On not meeting Queen Elizabeth II

Dot writes: the Queen is visiting Trinity today. I was contacted a couple of months ago and asked if I wanted to be one of the party greeting her. I said yes, but so did lots of other people and I wasn’t picked (they ran a lottery so this is no reflection on my dubious past as a member of the Tolkien Society).

The security around this visit is absolutely ferocious. Half of Trinity College, including the Arts Building, has been closed to everyone without special security clearance since Saturday afternoon. I had a first-year exam to attend yesterday and spent the day lurking in a hidden room in Goldsmith Hall because I couldn’t get to my office. I saw enough of Trinity College to notice that all the dustbins had been removed. Today there are rolling street closures in Dublin and the public won’t be allowed to congregate to try to meet the Queen in the places she is visiting; and my office is still off limits. I won’t be the only person who just stays at home today. Her Majesty will think Dublin is the Marie Celeste.

I can’t help thinking it’s all a bit excessive. Yes, there are some people who will want to protest at the visit of a Head of State who was Queen on Bloody Sunday, and it would be very embarrassing if anybody succeeded in bombing her, but surely the message this sends out to the world is that Ireland is a hotbed of terrorism; and even in the North that’s no longer the case. Meanwhile the message it’s sending out to Hugh is that Mummy is home so it can’t be a schoolday. Sadly that’s not true either.

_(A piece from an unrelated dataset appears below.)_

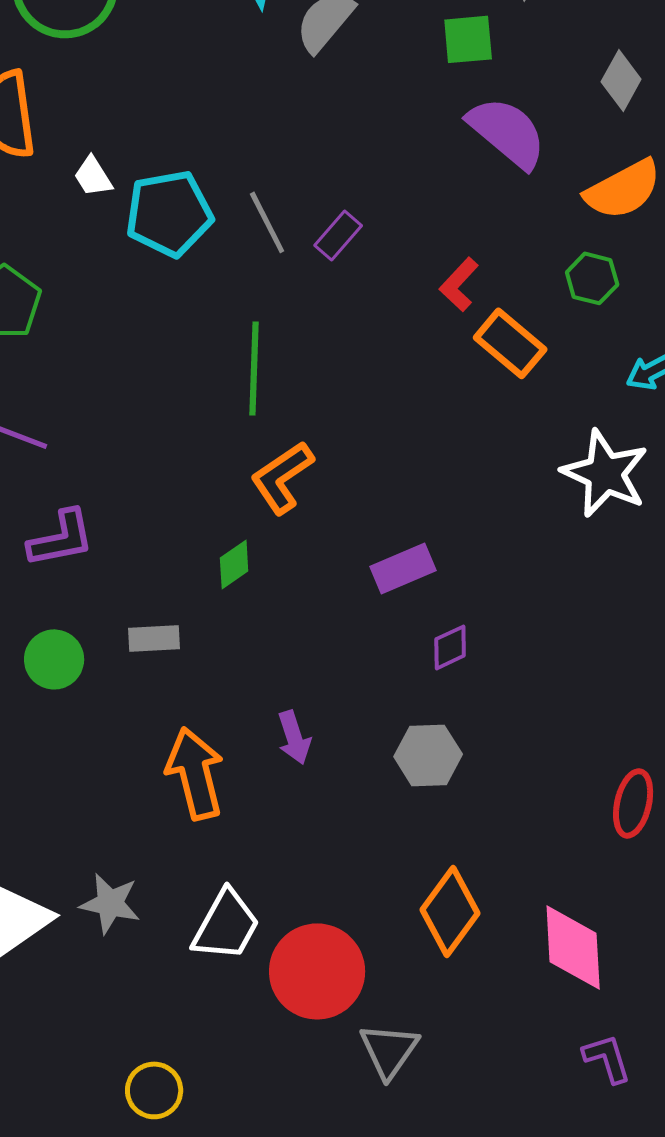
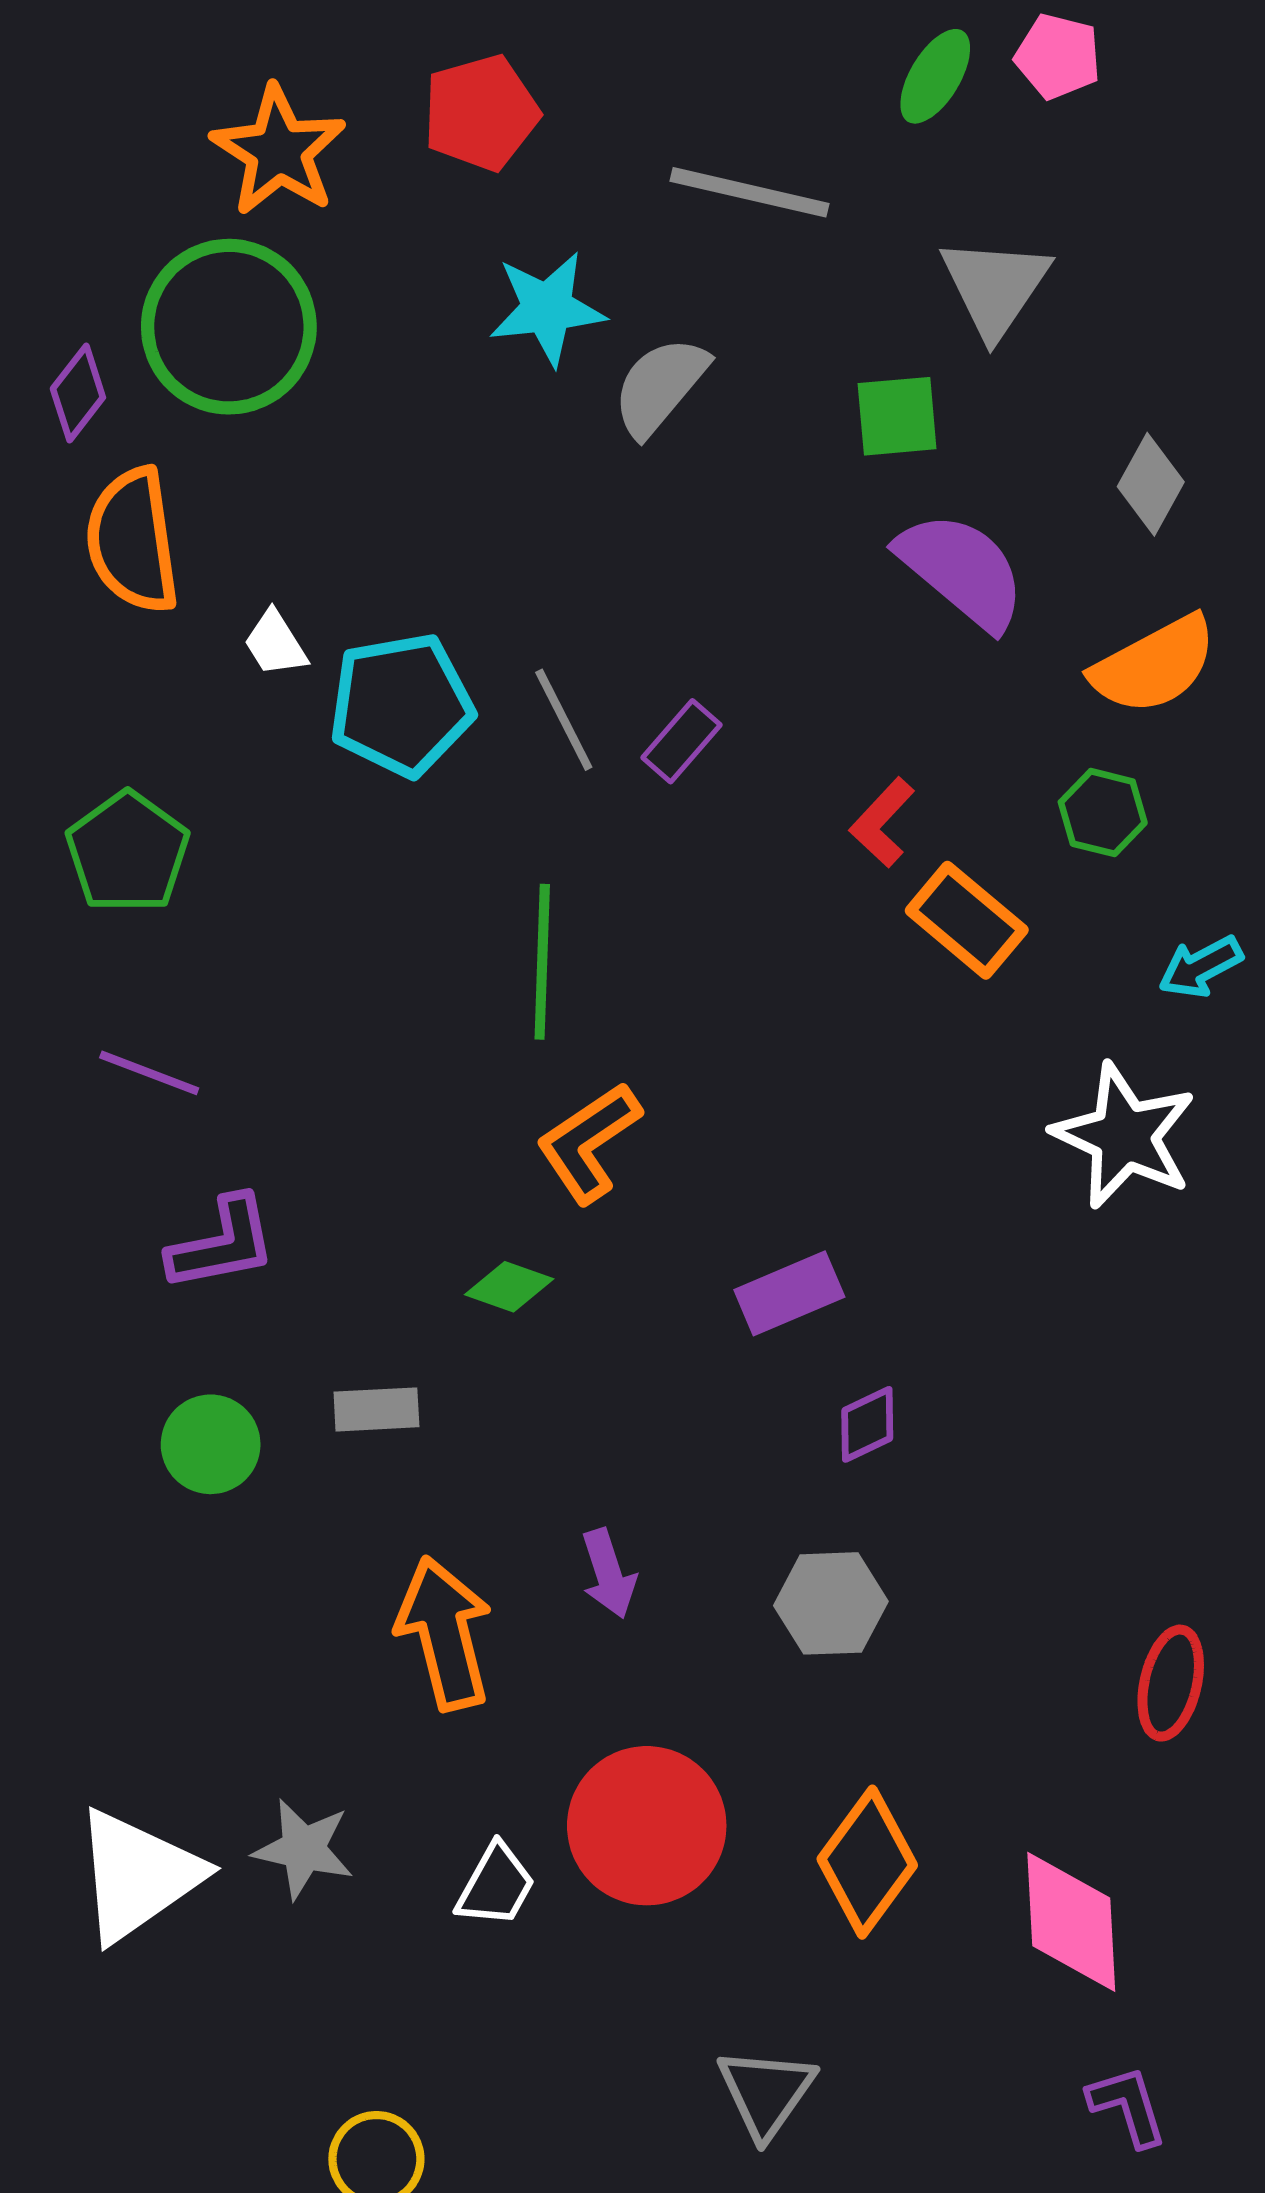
green diamond: (234, 564) -> (509, 1287), turned 54
white trapezoid: (226, 925) -> (496, 1885), size x0.7
red circle: (317, 971) -> (647, 1826), moved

One thought on “On not meeting Queen Elizabeth II

  1. Helen Conrad-O'Briain

    One of the subtexts to this visit has been the ‘Ooo! the queen is going to acknowledge people fought against her/her grandfather’s etc government for Irish freedom’. Despite what the Irish seem to think, successfully rebelling against the British crown is not an unique experience. Been there, done that, and bought the commemorative tee shirt in 1976 – and Elizabeth came over and we were all very decent to one another. We high-minded city on the hill dwelling Americans even began to acknowledge it wasn’t all just the wonderfully virtuous patriots against the dastardly Britishers, vicious loyalists, and unspeakable Hessians. We gave as good as we got – and we usually got there the ‘firstest with the mostest’. The patriots’ motivation was not as pure as the driven snow either- if you still have notions about that read ‘The Ideological Origins of the American Revolution’. Arguably, the revolution had as much to do with land deals (and doing down the Amerinds) as any high-minded theory of personal liberty – surprised?
    We should never ignore history – but national myths have no right to be treated as history. They are a thorn that must always be pulled, because they too often seek to excuse our group, our motives …
    Which leads me to a second point. Everyone – including Mr. Kenney – seem to be fixated on ‘apologies’. I suspect this has less to do with actually wanting an apology than wanting to appear green enough to spike the dissidents’ cannons. Rather than expecting Elizabeth in sackcloth and ashes over 800 years of oppression – which might as honestly described as 800 years of incompetence – Irish citizens ought to be demanding apologies from the Irish men and Irish women who have landed them in the present situation of national misery apparently without any British help at all.
    In the end, human nature is human nature. Nations and peoples who try to play on the moral high ground of victim hood always find within a generation or less that they have as much a gift for oppression as anyone else. One person’s oppression notoriously is another’s self-preservation.